I began with the expansion of $e^z$, which is \begin{eqnarray} e^z\ = \sum_{n=0}^\infty \frac{z^n}{(n)!} \end{eqnarray}
Then I found the expansion for sin(1/z), which is \begin{eqnarray} \sin\left(\frac{1}{z}\right) = \sum_{n=0}^\infty (-1)^n \frac{z^{-2n-1}}{(2n+1)!} \end{eqnarray}
But now I don't know how to go further?
Should I just substitute the first four values for $\sin\left(\frac 1 z \right)$ into the formula for $e^z$?

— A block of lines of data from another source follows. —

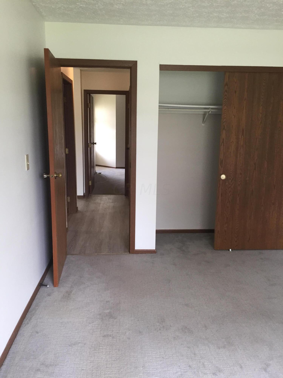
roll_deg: -1.2
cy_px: 189
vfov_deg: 61.7
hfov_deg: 48.2
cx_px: 142
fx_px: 316
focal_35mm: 29
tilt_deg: -12.4
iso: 50
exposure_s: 1/30
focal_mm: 4.15
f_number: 2.2
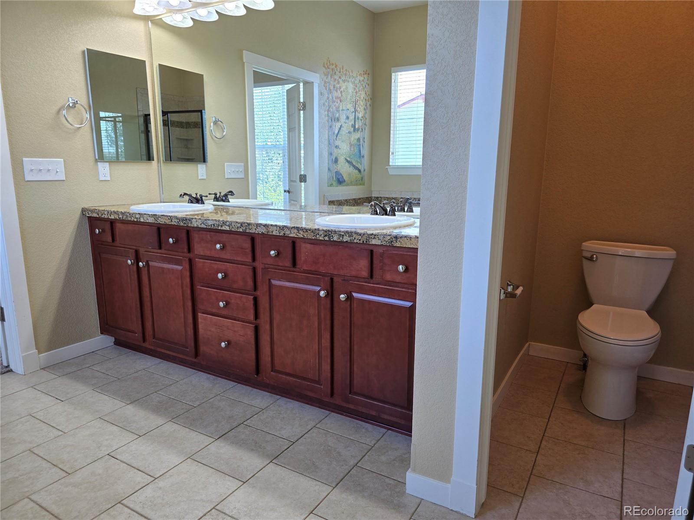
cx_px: 347
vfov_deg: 58.9
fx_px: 461
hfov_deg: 73.9
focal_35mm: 23
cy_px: 260
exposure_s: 1/120
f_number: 1.7
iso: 64
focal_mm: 6.3
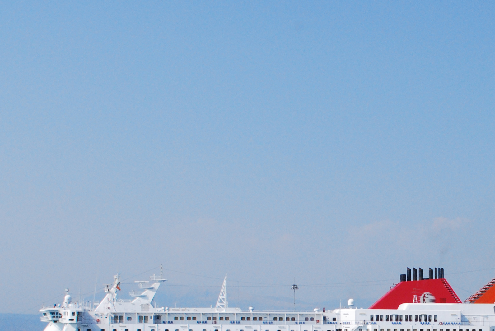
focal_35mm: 73
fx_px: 1005
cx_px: 418
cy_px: 362
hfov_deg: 27.0
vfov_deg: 18.1
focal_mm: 20
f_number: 11
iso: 400
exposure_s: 1/500
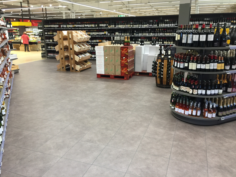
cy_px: 88
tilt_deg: -16.0
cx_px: 118
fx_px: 198
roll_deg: +0.9
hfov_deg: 61.7
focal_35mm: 29
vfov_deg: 48.2
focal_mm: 4.15
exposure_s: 1/33
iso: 64
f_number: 2.2
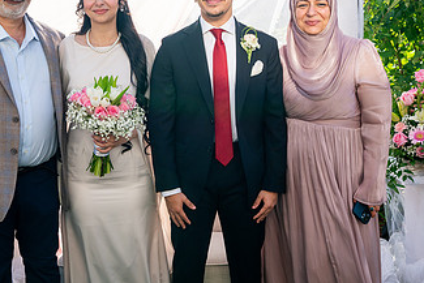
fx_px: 589
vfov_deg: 27.0
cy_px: 123
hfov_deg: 39.4
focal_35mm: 50
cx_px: 168
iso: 200
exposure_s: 1/640
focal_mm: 28
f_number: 3.5
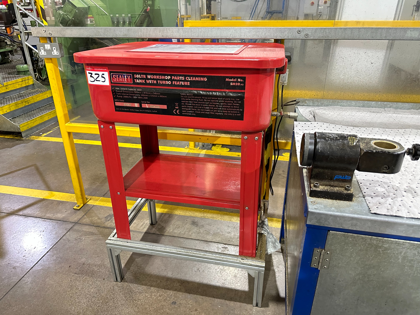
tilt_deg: -25.9
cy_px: 158
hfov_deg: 71.6
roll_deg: +0.6
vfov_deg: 56.8
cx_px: 210
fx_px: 291
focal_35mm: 24
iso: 640
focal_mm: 6.86
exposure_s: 1/50
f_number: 1.78
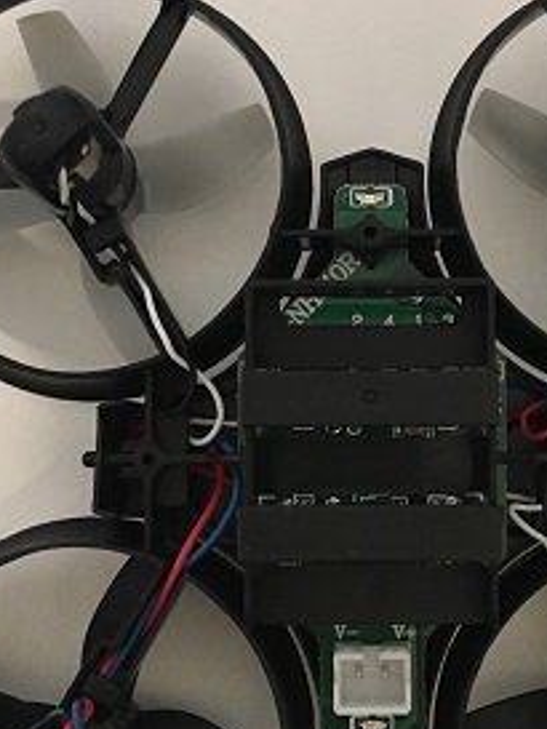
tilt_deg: -84.6
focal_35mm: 68
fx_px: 1432
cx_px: 352
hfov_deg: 21.6
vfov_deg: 28.5
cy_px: 379
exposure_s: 1/24
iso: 200
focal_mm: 4.15
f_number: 2.2
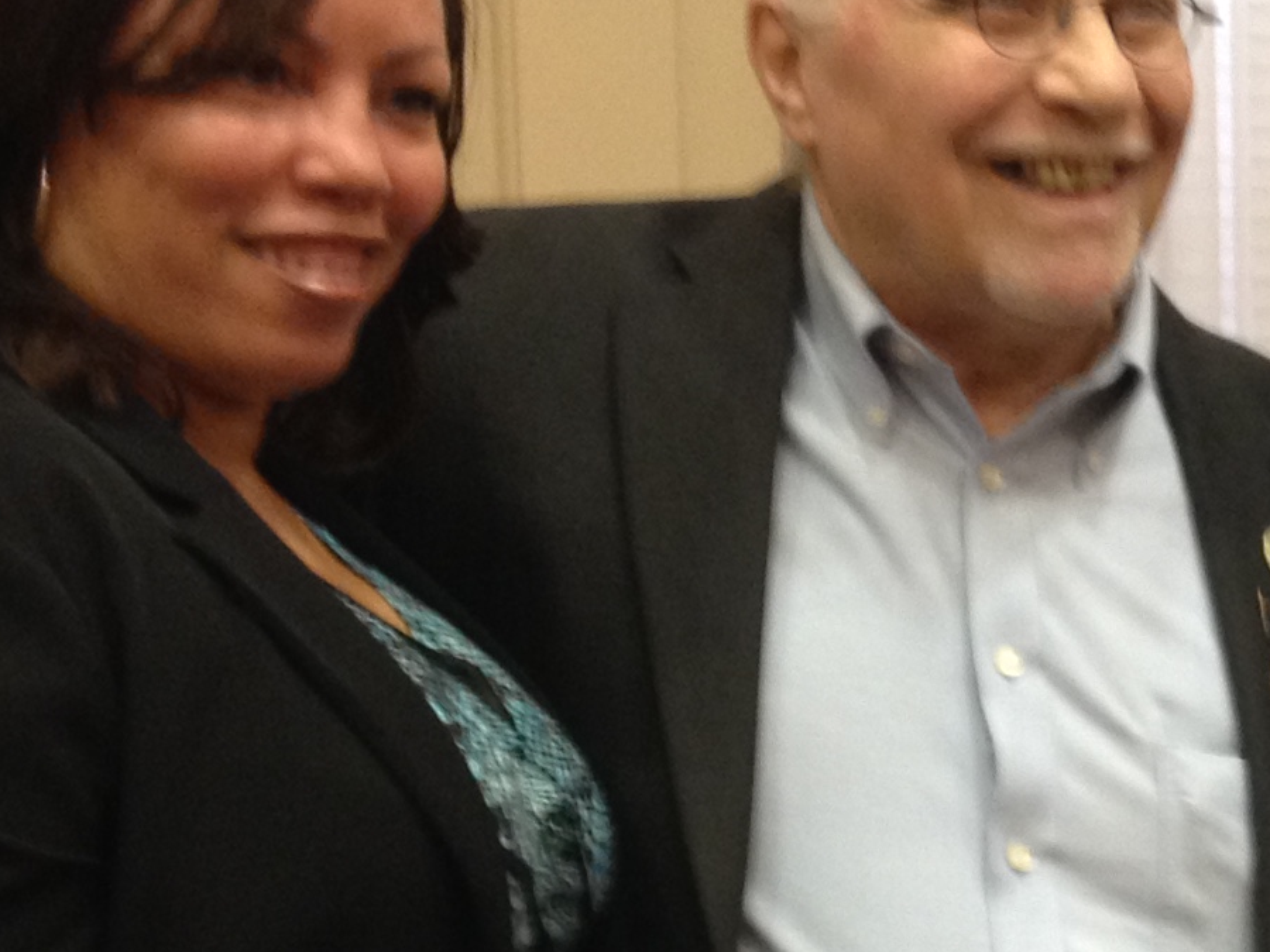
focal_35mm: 127
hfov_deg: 15.0
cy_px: 824
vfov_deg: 11.6
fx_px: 4659
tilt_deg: -6.3
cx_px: 1500
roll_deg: -0.1
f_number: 2.4
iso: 125
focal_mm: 4.28
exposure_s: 1/20
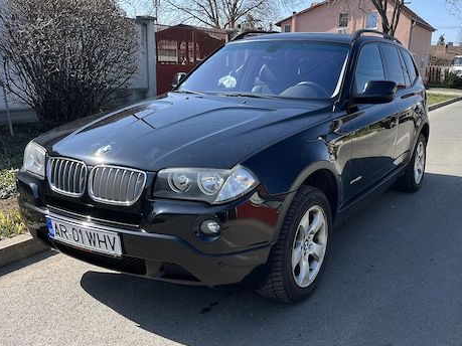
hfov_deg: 53.2
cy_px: 178
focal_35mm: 34
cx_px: 297
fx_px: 454
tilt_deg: -13.5
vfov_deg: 41.8
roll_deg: -4.2
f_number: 1.6
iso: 50
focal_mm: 5.1
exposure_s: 1/1279
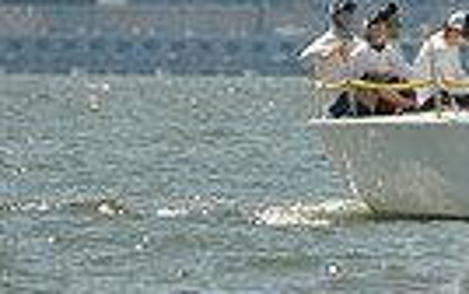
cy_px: -313
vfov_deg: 0.7
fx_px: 22579
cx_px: 956
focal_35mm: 1765
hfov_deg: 1.2
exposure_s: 1/1600
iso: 200
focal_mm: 400
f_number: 5.6
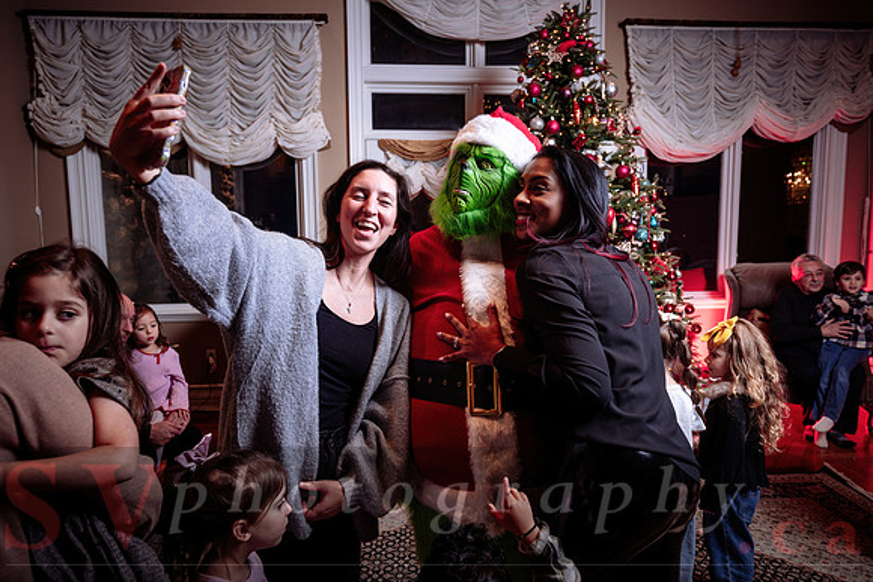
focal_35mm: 25
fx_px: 601
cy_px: 291
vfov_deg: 51.7
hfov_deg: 72.0
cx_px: 429
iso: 500
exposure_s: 1/200
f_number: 4.5
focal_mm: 24
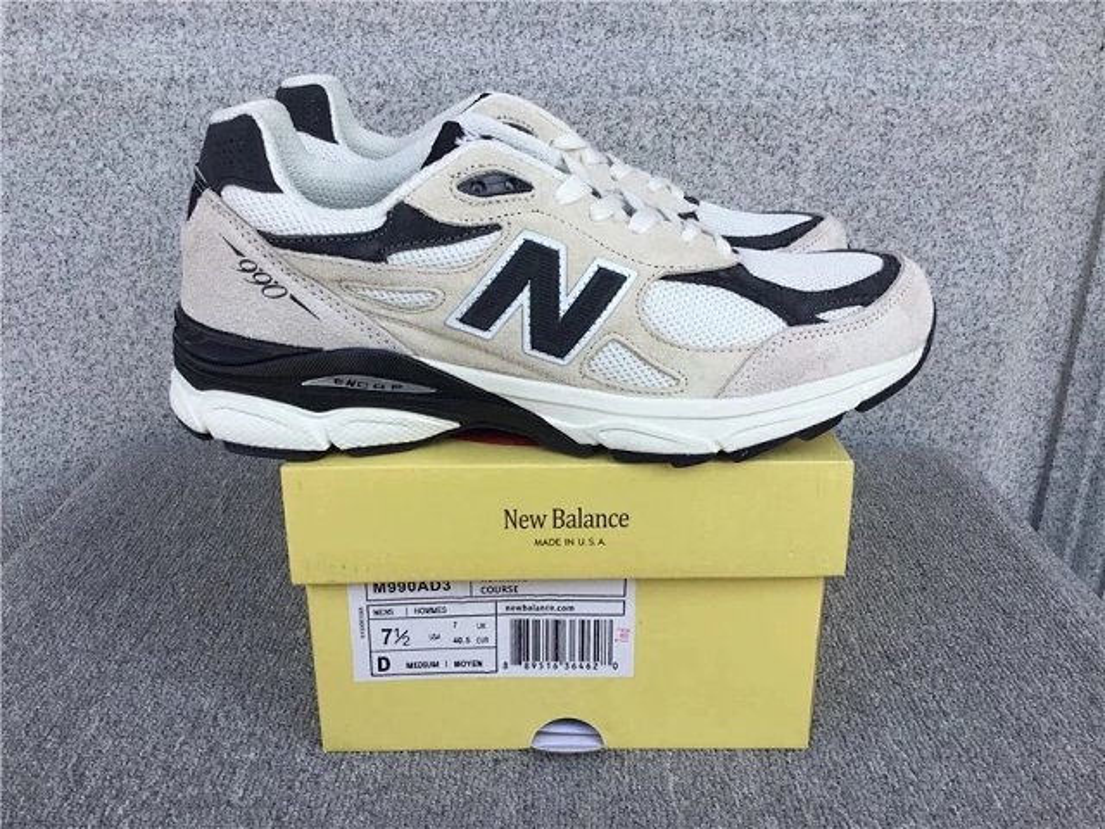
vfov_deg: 45.4
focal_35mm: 31
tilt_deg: -22.2
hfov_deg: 58.4
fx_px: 990
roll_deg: -0.1
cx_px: 552
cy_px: 414
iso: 25
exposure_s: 1/364
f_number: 2.4
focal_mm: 3.3
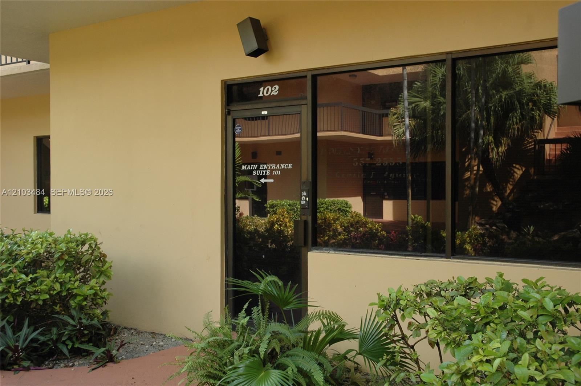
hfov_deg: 51.3
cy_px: 193
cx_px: 290
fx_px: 605
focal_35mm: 38
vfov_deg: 35.4
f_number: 5
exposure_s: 1/250
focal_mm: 25
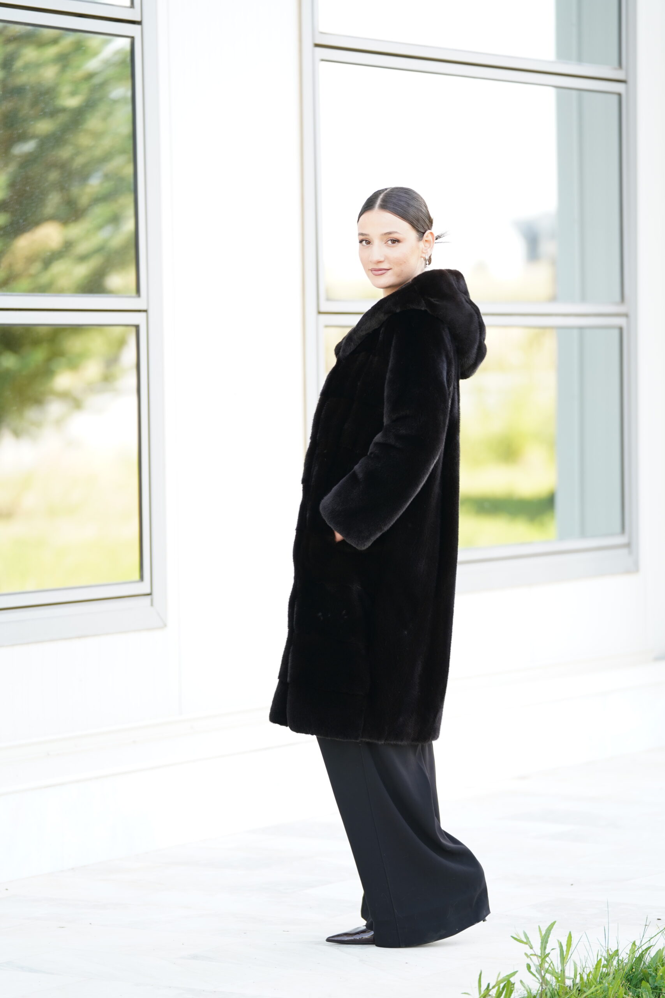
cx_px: 332
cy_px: 499
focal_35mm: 132
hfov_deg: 10.4
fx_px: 3657
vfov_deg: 15.5
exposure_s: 1/250
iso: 250
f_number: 2.8
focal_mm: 132
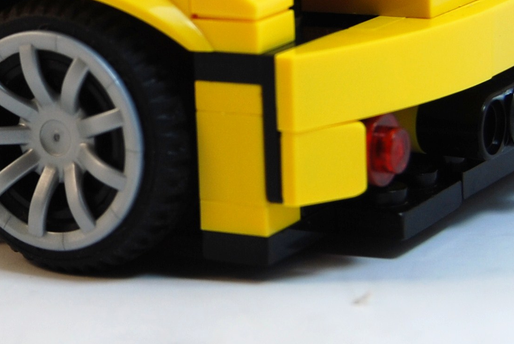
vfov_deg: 8.4
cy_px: 68
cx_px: -69
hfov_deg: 12.3
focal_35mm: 164
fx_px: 2341
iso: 110
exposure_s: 1/125
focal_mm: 31
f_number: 5.6
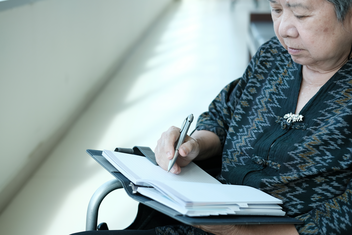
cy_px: 118
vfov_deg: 25.5
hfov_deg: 37.5
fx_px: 518
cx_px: 176
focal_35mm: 53
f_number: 2.8
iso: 200
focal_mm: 35
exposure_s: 1/180
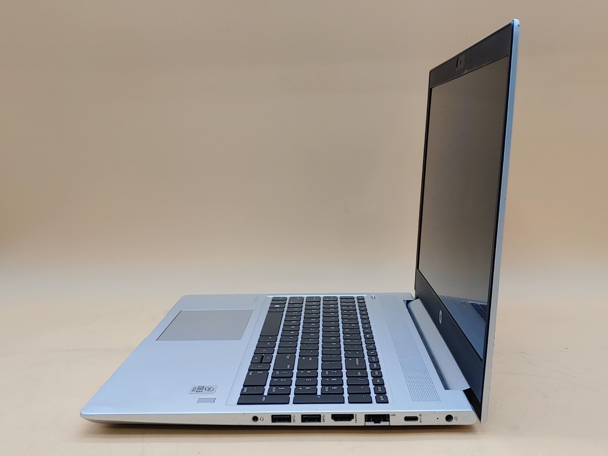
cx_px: 304
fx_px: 720
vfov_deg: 35.1
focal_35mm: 41
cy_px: 228
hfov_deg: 45.8
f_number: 1.8
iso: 50
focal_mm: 4.36
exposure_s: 1/120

Substitute $\sin( \frac{1}{z})=\frac{1}{z}-\frac{1}{6z^3}+\cdots$ into the series for $e^z$ ... we have \begin{eqnarray*} e^{\sin( \frac{1}{z})}=1+(\frac{1}{z}-\frac{1}{6z^3}+\cdots)+\frac{1}{2}(\frac{1}{z}-\frac{1}{6z^3}+\cdots)^2+\frac{1}{6}(\frac{1}{z}-\frac{1}{6z^3}+\cdots)^3 +\frac{1}{4!}(\frac{1}{z}+\cdots)^3 \cdots \end{eqnarray*} Expanding & collecting terms ... we have \begin{eqnarray*} e^{\sin( \frac{1}{z})}=1+\frac{1}{z}+\frac{1}{2}\frac{1}{z^2}+\frac{1}{z^3}(-\frac{1}{6}+\frac{1}{6})+\frac{1}{z^4}(\frac{1}{4!}-\frac{2}{2 \times 6} )+\cdots \end{eqnarray*} So the first $4$ non zero terms are \begin{eqnarray*} e^{\sin( \frac{1}{z})}=1+\frac{1}{z}+\frac{1}{2}\frac{1}{z^2}-\frac{1}{8}\frac{1}{z^4}+\cdots \end{eqnarray*}